TASK GOAL: Whatever the records hold, copy it exactly and completely.

SUPPLIED RECORDS:
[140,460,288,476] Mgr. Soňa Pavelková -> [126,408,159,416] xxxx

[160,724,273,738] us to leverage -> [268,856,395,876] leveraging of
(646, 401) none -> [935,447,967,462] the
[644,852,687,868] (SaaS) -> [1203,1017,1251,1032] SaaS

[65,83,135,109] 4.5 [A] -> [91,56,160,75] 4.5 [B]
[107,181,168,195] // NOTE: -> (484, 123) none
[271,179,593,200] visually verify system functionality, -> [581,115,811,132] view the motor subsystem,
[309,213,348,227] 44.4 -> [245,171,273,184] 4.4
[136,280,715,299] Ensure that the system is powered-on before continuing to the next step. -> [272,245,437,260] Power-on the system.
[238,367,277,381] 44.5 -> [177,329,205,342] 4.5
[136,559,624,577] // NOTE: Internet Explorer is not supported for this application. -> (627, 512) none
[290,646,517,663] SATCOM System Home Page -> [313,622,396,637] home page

SOLUTION FOR THIS PROBLEM:
[140,460,288,476] Mgr. Soňa Pavelková -> [126,408,159,416] xxxx

[160,724,273,738] us to leverage -> [268,856,395,876] leveraging of
(646, 401) none -> [935,447,967,462] the
[644,852,687,868] (SaaS) -> [1203,1017,1251,1032] SaaS

[65,83,135,109] 4.5 [A] -> [91,56,160,75] 4.5 [B]
[107,181,168,195] // NOTE: -> (484, 123) none
[271,179,593,200] visually verify system functionality, -> [581,115,811,132] view the motor subsystem,
[309,213,348,227] 44.4 -> [245,171,273,184] 4.4
[136,280,715,299] Ensure that the system is powered-on before continuing to the next step. -> [272,245,437,260] Power-on the system.
[238,367,277,381] 44.5 -> [177,329,205,342] 4.5
[136,559,624,577] // NOTE: Internet Explorer is not supported for this application. -> (627, 512) none
[290,646,517,663] SATCOM System Home Page -> [313,622,396,637] home page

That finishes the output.